Integrate seekdb Vector with Firecrawl
seekdb provides capabilities for storing vectors, creating vector indexes, and performing vector searches. You can store the vectorized data in seekdb for use in subsequent searches.
Firecrawl enables developers to extract high-quality data from any website to build AI applications. This tool offers advanced web scraping, crawling, and data extraction capabilities, efficiently converting website content into clean markup language or structured data to meet the needs of downstream AI workflows.
In this tutorial, we will show you how to build a Retrieval-Augmented Generation (RAG) pipeline using seekdb and Firecrawl. The pipeline integrates Firecrawl for web data scraping, seekdb for vector storage, and Jina AI for generating insightful, context-aware responses.
Prerequisites
-
You have deployed the seekdb .
-
Your environment has a usable MySQL tenant, MySQL database, and account, and the database account has read and write permissions.
-
Python 3.11 or later is installed.
-
Dependencies are installed.
python3 -m pip install cffi pyseekdb requests firecrawl-py
Step 1: Obtain database connection information
Contact the seekdb deployment personnel or administrator to obtain the database connection string, for example:
mysql -h$host -P$port -u$user_name -p$password -D$database_name
Parameter description:
-
$host: the IP address for connecting to seekdb. -
$port: the port for connecting to seekdb, which is 2881 by default. -
$database_name: the name of the database to be accessed.tipThe user needs to have the
CREATE,INSERT,DROP, andSELECTpermissions on the database. -
$user_name: the database connection account. -
$password: the account password.
Step 2: Build your AI assistant
Use Firecrawl to scrape web pages and save the data in seekdb Vector for search.
Set environment variables
Obtain the Firecrawl API key and configure the environment variables with the seekdb connection information.
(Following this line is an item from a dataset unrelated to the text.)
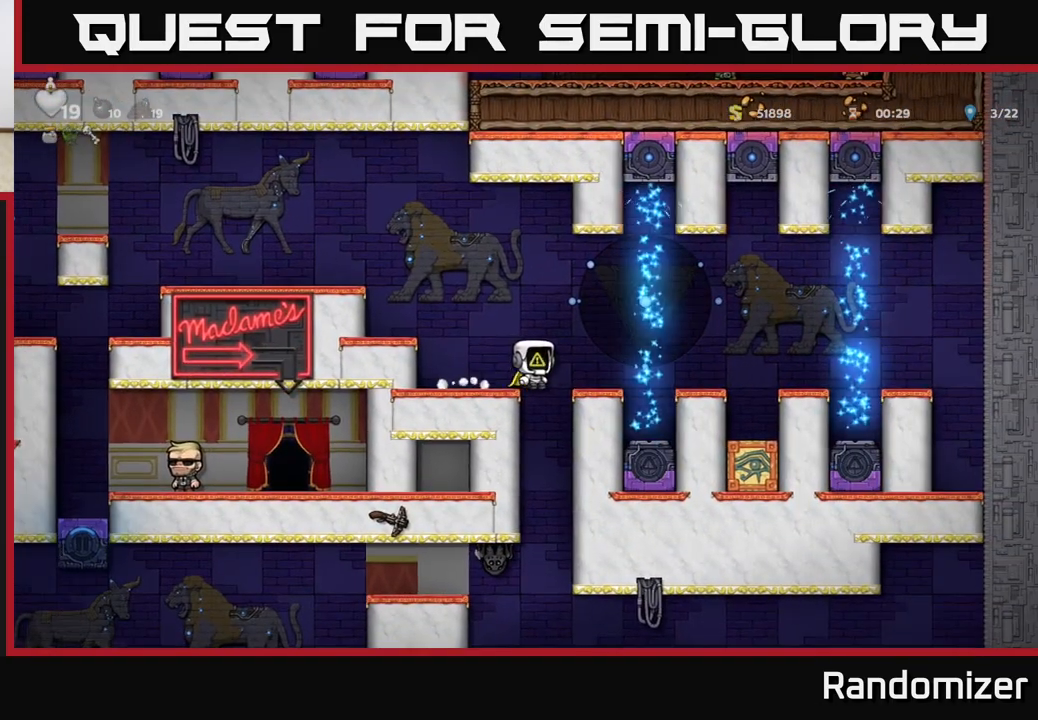
{"buttons": [], "left_stick": "center", "events": [[217, "left_stick", "right"], [500, "left_stick", "center"]]}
export SEEKDB_DATABASE_URL=YOUR_SEEKDB_DATABASE_URL
export SEEKDB_DATABASE_USER=YOUR_SEEKDB_DATABASE_USER
export SEEKDB_DATABASE_DB_NAME=YOUR_SEEKDB_DATABASE_DB_NAME
export SEEKDB_DATABASE_PASSWORD=YOUR_SEEKDB_DATABASE_PASSWORD
export FIRECRAWL_API_KEY=YOUR_FIRECRAWL_API_KEY
export JINAAI_API_KEY=YOUR_JINAAI_API_KEY
Sample code snippet
import os ,requests
from firecrawl import FirecrawlApp
import pyseekdb
from pyseekdb import HNSWConfiguration
from tqdm import tqdm
def split_markdown_content(content):
return [section.strip() for section in content.split("# ") if section.strip()]
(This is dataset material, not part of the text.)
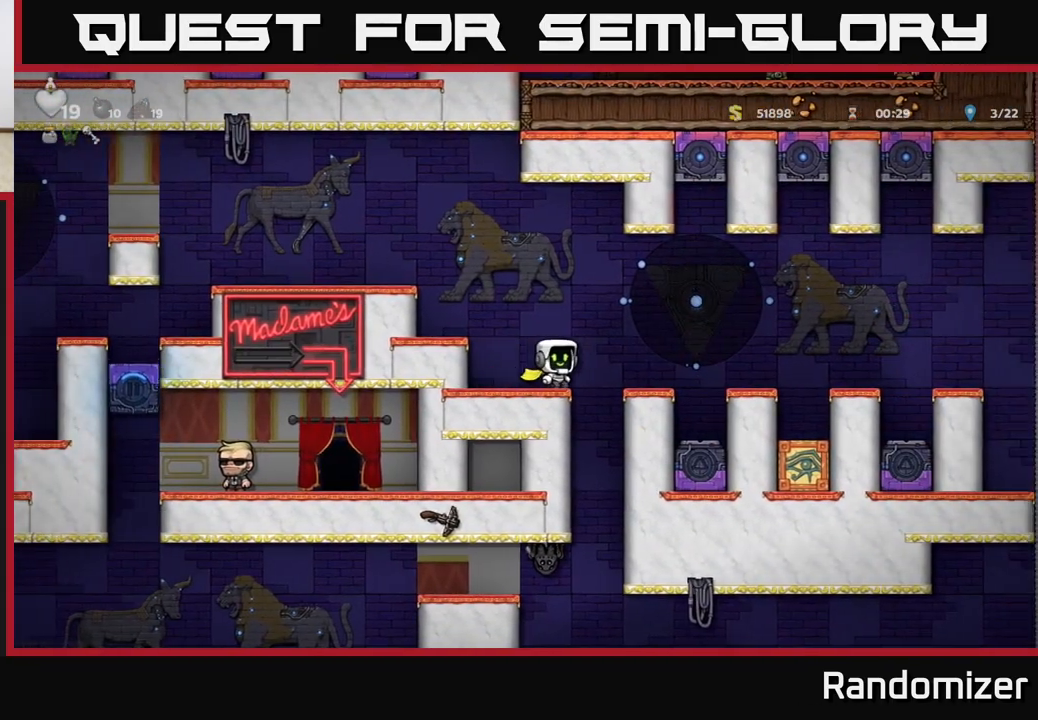
{"buttons": [], "left_stick": "left", "events": [[17, "left_stick", "left"], [117, "left_stick", "center"], [350, "left_stick", "right"], [500, "left_stick", "left"]]}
app = FirecrawlApp(api_key=os.environ["FIRECRAWL_API_KEY"])
# Scrape a website:
scrape_status = app.scrape(
url="https://www.oceanbase.ai/docs/seekdb-overview/",
formats=["markdown"]
)
markdown_content = scrape_status.markdown
# Process the scraped markdown content
sections = split_markdown_content(markdown_content)
Get vectors from Jina AI
Jina AI provides various models, and users can choose the appropriate model based on their needs.
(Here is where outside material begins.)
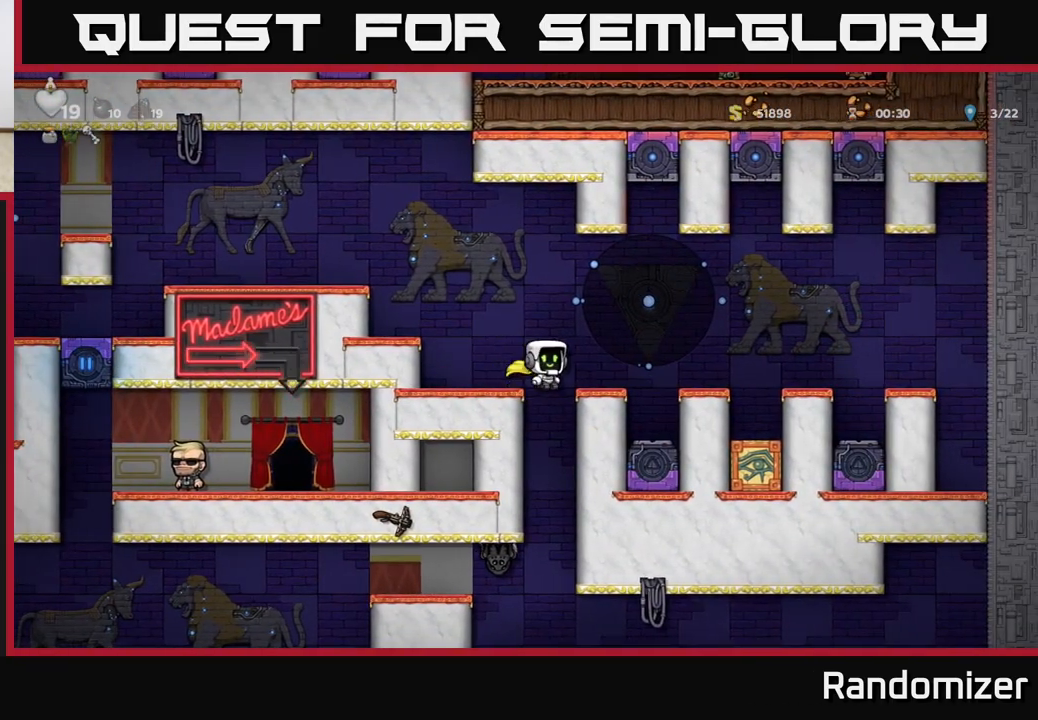
{"buttons": [], "left_stick": "right", "events": [[400, "left_stick", "center"], [500, "left_stick", "right"]]}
Here, we use jina-embeddings-v3 as an example and define a generate_embeddings helper function to call the Jina AI API:
JINAAI_API_KEY = os.getenv('JINAAI_API_KEY')
def generate_embeddings(text: str):
JINAAI_API_URL = 'https://api.jina.ai/v1/embeddings'
JINAAI_HEADERS = {
'Content-Type': 'application/json',
'Authorization': f'Bearer {JINAAI_API_KEY}'
}
JINAAI_REQUEST_DATA = {
'input': [text],
'model': 'jina-embeddings-v3' # with dimension 1024.
}
response = requests.post(JINAAI_API_URL, headers=JINAAI_HEADERS, json=JINAAI_REQUEST_DATA)
return response.json()['data'][0]['embedding']
ids = []
embeddings = []
documents = []
for i, section in enumerate(tqdm(sections, desc="Processing sections")):
try:
# Generate the embedding for the section via API
embedding = generate_embeddings(section)
# Truncate content if too long
truncated_content = section[:4900] if len(section) > 4900 else section
# Append to lists
ids.append(f"{i+1}")
embeddings.append(embedding)
documents.append(truncated_content)
except Exception as e:
print(f"Error processing section {i}: {e}")
continue
print(f"Successfully processed {len(documents)} sections")
Define a table and store data in seekdb
Create a table named firecrawl_seekdb_demo_documents:
SEEKDB_DATABASE_HOST = os.getenv('SEEKDB_DATABASE_HOST')
SEEKDB_DATABASE_PORT = int(os.getenv('SEEKDB_DATABASE_PORT', 2881))
SEEKDB_DATABASE_USER = os.getenv('SEEKDB_DATABASE_USER')
SEEKDB_DATABASE_DB_NAME = os.getenv('SEEKDB_DATABASE_DB_NAME')
SEEKDB_DATABASE_PASSWORD = os.getenv('SEEKDB_DATABASE_PASSWORD')
client = pyseekdb.Client(host=SEEKDB_DATABASE_HOST, port=SEEKDB_DATABASE_PORT, database=SEEKDB_DATABASE_DB_NAME, user=SEEKDB_DATABASE_USER, password=SEEKDB_DATABASE_PASSWORD)
table_name = "firecrawl_seekdb_demo_documents"
config = HNSWConfiguration(dimension=1024, distance='cosine')
collection = client.create_collection(
name=table_name,
configuration=config,
embedding_function=None
)
print('- Inserting Data to seekdb...')
collection.add(
ids=ids,
embeddings=embeddings,
documents=documents
)
Perform semantic search
Generate a vector for the query text using the Jina AI API, then search for the most relevant documents based on the cosine distance between the query vector and each vector in the vector table:
query = 'what is seekdb'
# Generate the embedding for the query via Jina AI API.
query_embedding = generate_embeddings(query)
res = collection.query(
query_embeddings=query_embedding,
n_results=1
)
print('- The Most Relevant Document and Its Distance to the Query:')
for i, (doc_id, document, distance) in enumerate(zip(
res['ids'][0],
res['documents'][0],
res['distances'][0]
)):
print(f' - ID: {doc_id}')
print(f' content: {document}')
print(f' distance: {distance:.6f}')
Expected result
- ID: 1
content: Skip to main content
On this page
OceanBase seekdb (referred to as seekdb) is an AI-native search database. It unifies relational, vector, text, JSON and GIS in a single engine, enabling hybrid search and in-database AI workflows.
distance: 0.235985